Senate GOP opens door to smaller coronavirus deal as talks lag
A growing number of Senate Republicans are signaling an openness to putting forward a smaller coronavirus package as bipartisan talks on the next comprehensive COVID-19 relief bill appear to be making little progress.
Talk about either a pared-back agreement, or a short-term extension of expiring provisions, like enhanced unemployment insurance, comes as the Trump administration and congressional Democrats remain far apart on a larger bipartisan agreement.
“That may need to happen,” said Sen. Marco Rubio (R-Fla.). “I mean, ultimately … we’re not going to have a universal agreement in place by Friday, so there may be some things that have to be done that way.”
Sen. Lindsey Graham (R-S.C.) added that he would be “okay” with a smaller package that would let negotiations continue on unresolved issues.
“I’m OK with that. We got to fix the employment package because you’re paying people 150 percent more than they were making and that skews the economy. But yeah, I don’t mind doing some interim package,” he said.
Sen. James Lankford (R-Okla.) said he would support a short-term package, adding Congress needed to deal with liability protections and other “essential” items. And Sen. Pat Roberts (R-Kan.) added a short-term plan was “an option.”
“We’re talking about all sorts of options,” he said.
Treasury Secretary Steven Mnuchin and White House chief of staff Mark Meadows met with a core group of GOP senators — including Senate Appropriations Committee Chairman Richard Shelby (R-Ala.) and Senate Health, Labor, Education and Pensions Committee Chairman Lamar Alexander (R-Tenn.) — a meeting senators characterized less as Mnuchin and Meadows pitching senators on a specific agreement than taking the temperature of lawmakers.
“They didn’t match a pitch. They were just explaining where they thought we were and asking for ideas,” a GOP senator in the meeting said.
They added that Mnuchin and Meadows did not repeat Trump’s pitch, which he floated as he was leaving the White House, of doing a smaller deal on an eviction moratorium and unemployment insurance.
Sen. Roy Blunt (R-Mo.) questioned what a smaller deal would have to look like for Senate Majority Leader Mitch McConnell (R-Ky.) to agree to put it on the floor.

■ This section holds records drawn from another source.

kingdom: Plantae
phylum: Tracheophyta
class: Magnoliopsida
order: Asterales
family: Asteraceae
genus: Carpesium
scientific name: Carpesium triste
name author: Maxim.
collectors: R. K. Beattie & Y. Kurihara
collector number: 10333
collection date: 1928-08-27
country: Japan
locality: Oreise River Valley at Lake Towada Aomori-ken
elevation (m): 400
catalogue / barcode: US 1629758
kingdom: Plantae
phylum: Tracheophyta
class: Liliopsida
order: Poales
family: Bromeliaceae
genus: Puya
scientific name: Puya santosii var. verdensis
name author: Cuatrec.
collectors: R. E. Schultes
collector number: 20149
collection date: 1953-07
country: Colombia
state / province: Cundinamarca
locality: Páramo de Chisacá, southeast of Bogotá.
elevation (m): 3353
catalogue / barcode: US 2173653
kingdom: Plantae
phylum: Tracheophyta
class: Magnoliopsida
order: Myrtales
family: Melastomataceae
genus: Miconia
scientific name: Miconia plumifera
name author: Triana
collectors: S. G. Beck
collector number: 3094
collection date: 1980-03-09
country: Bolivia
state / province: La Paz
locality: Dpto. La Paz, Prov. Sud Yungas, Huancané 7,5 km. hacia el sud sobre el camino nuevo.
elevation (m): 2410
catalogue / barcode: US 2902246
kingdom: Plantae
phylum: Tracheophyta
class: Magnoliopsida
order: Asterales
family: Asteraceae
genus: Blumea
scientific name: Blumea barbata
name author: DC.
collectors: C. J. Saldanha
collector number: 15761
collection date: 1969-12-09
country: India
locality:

“I don’t think there’s any consensus on what [a] smaller package would be to have the support it would need yet, but I think Secretary Mnuchin and Mark Meadows have done a good job and continue to do a good job of reaching out to be sure that everybody has to be a part of that discussion,” he added.
Blunt added, “I’m sure there are smaller combinations we would like, and smaller combinations we wouldn’t like. It depends on what smaller means.”
The talk of doing a smaller agreement or a short-term extension of expiring payments like federal unemployment benefits comes as bipartisan talks between congressional Democrats and the administration appear to be making little progress.
And McConnell and Senate Minority Leader Charles Schumer (D-N.Y.) spent their morning trading shots over who was to blame for the lack of progress.
“But now, the Speaker of the House apparently signaled she rejects this bipartisan consensus and will not let a package go forward unless we continue paying people more not to work,” McConnell said, referring to the $600 per week unemployment boost that was included in the March bill.
Schumer fired back that “it’s abundantly clear that the Senate Republican proposal for the next phase of COVID relief is not a useful starting point” and that McConnell is “drawing lines” by insisting his liability reform proposal get in the bill.
But Republicans say they still want a broader package that would wrap all of the issues into one bill, and there is opposition from some for doing a smaller bill.
Emerging from a closed-door Republican lunch, Sen. Richard Burr (R-N.C.) said they were still discussing it as a larger package.
“There’s no short-term package,” he said.
Sen. John Cornyn (R-Texas) added after the meeting with Meadows and Mnuchin that he did not support a short-term package.
“We need to solve the problem,” he said.